TASK DESCRIPTION: Reproduce, character for character, the lines in the items that begin at the one containing "dépasser ses craintes" and end with the one containing "est symbolique : il révèle que Dieu n’e", copying both of those lines as well.

· · · · ·

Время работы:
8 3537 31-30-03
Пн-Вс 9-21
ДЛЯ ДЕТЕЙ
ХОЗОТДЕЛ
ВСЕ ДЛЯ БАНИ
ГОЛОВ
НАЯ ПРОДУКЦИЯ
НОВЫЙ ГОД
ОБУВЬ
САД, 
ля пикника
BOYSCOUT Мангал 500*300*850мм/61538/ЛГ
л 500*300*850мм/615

· · · · ·

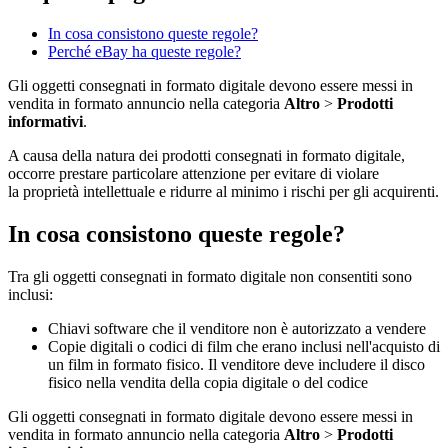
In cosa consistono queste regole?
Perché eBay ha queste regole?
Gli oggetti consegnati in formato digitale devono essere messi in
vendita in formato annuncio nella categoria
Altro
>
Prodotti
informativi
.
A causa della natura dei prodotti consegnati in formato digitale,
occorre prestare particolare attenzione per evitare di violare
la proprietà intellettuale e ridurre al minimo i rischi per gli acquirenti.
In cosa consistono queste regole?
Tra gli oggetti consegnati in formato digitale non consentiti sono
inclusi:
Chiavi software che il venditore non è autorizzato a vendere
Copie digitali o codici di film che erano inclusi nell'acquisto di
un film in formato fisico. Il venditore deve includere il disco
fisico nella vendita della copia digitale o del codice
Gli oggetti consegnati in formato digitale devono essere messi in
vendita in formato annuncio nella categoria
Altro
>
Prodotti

· · · · ·

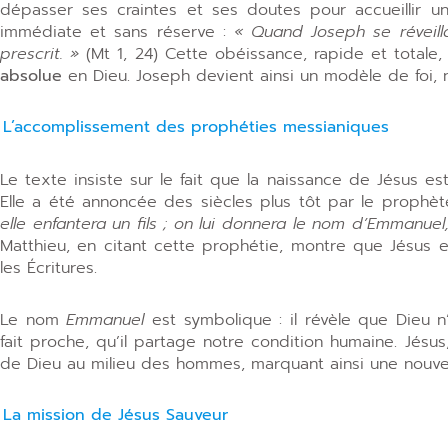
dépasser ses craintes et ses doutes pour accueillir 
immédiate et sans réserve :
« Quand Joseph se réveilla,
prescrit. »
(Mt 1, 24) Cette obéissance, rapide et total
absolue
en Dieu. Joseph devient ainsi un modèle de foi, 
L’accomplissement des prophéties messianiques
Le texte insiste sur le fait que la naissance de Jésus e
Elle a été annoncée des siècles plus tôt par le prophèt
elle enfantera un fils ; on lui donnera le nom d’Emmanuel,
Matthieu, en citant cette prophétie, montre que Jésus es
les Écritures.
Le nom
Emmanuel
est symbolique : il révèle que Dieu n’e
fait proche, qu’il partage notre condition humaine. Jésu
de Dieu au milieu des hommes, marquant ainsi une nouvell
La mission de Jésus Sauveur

· · · · ·

YOUR SOLUTION:
dépasser ses craintes et ses doutes pour accueillir 
immédiate et sans réserve :
« Quand Joseph se réveilla,
prescrit. »
(Mt 1, 24) Cette obéissance, rapide et total
absolue
en Dieu. Joseph devient ainsi un modèle de foi, 
L’accomplissement des prophéties messianiques
Le texte insiste sur le fait que la naissance de Jésus e
Elle a été annoncée des siècles plus tôt par le prophèt
elle enfantera un fils ; on lui donnera le nom d’Emmanuel,
Matthieu, en citant cette prophétie, montre que Jésus es
les Écritures.
Le nom
Emmanuel
est symbolique : il révèle que Dieu n’e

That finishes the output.